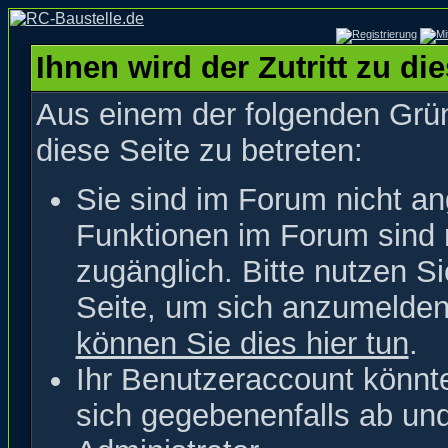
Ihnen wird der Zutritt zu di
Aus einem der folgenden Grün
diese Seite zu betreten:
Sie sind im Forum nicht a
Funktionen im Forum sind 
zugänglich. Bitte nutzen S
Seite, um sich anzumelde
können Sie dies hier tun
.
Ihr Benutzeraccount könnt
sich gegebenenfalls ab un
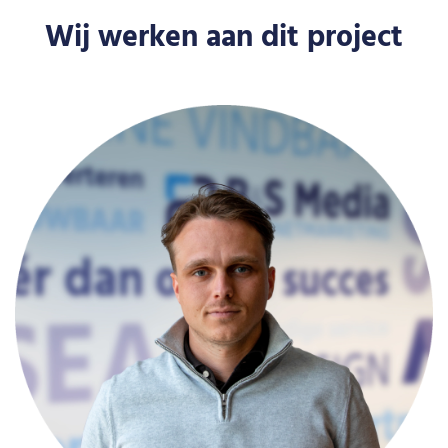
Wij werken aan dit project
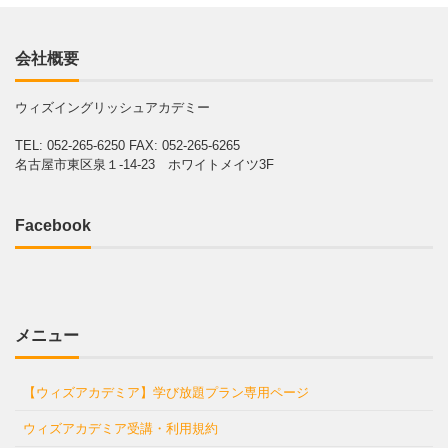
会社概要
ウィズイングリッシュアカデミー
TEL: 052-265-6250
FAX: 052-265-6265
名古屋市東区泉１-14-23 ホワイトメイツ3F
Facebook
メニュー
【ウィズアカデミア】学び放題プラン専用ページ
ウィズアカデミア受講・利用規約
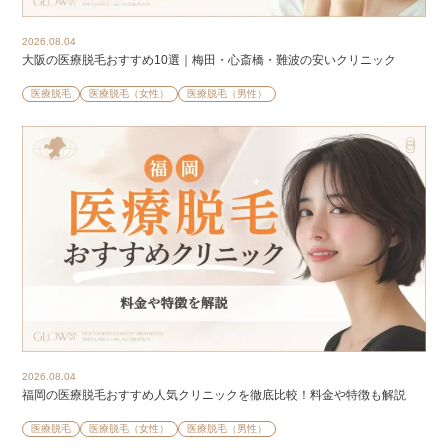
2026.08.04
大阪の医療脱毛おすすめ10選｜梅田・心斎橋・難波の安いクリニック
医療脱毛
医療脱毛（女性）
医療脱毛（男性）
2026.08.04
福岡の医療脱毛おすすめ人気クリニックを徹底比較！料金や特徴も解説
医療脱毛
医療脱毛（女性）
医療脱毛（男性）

***

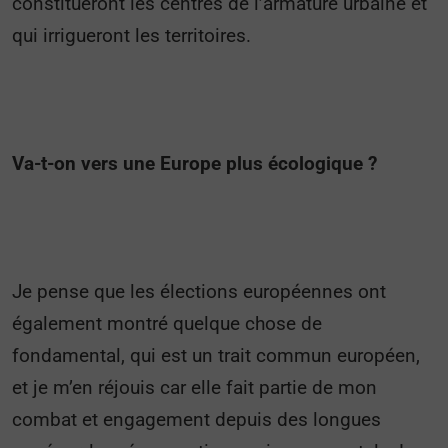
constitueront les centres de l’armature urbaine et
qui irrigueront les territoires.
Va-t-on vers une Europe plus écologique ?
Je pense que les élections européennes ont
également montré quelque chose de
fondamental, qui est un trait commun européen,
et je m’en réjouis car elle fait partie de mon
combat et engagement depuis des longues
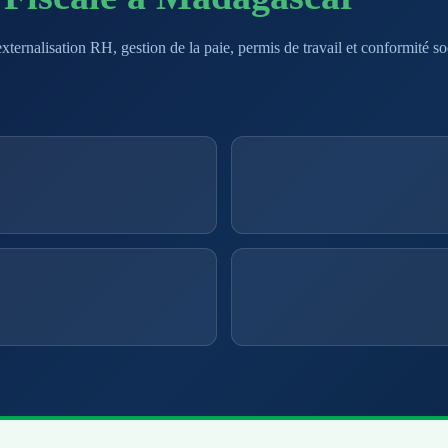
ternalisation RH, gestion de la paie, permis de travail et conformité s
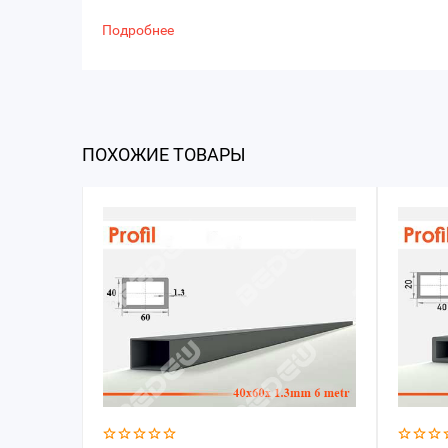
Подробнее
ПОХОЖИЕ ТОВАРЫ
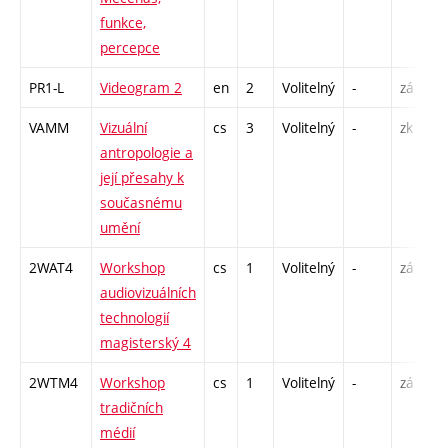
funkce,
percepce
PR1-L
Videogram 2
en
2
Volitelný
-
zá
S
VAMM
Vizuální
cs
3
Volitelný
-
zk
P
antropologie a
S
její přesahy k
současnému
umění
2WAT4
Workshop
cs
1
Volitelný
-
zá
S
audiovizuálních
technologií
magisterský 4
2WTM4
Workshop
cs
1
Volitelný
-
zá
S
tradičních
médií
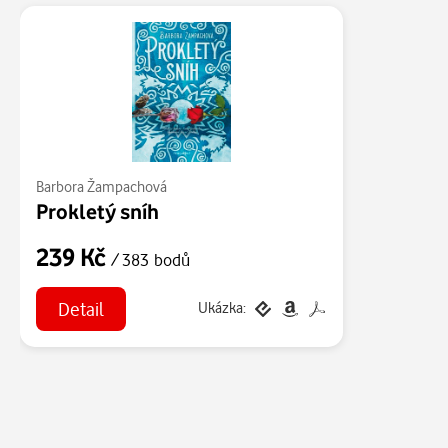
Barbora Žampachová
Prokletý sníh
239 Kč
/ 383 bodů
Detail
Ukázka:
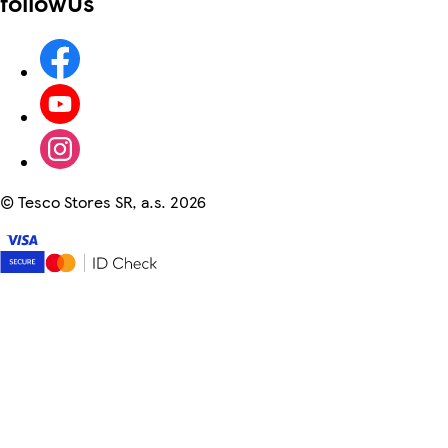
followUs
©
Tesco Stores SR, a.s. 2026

***

• [Try it]:
Please update the stretch of the records from the line containing "Wij werken aan dit project" through the line containing "ウィズアカデミア受講・利用規約" by replacing "Facebook" with "Instagram" and leaving everything else unchanged. Give only those lines, without the pictures.

• [Result of this task]:
Wij werken aan dit project
会社概要
ウィズイングリッシュアカデミー
TEL: 052-265-6250
FAX: 052-265-6265
名古屋市東区泉１-14-23 ホワイトメイツ3F
Instagram
メニュー
【ウィズアカデミア】学び放題プラン専用ページ
ウィズアカデミア受講・利用規約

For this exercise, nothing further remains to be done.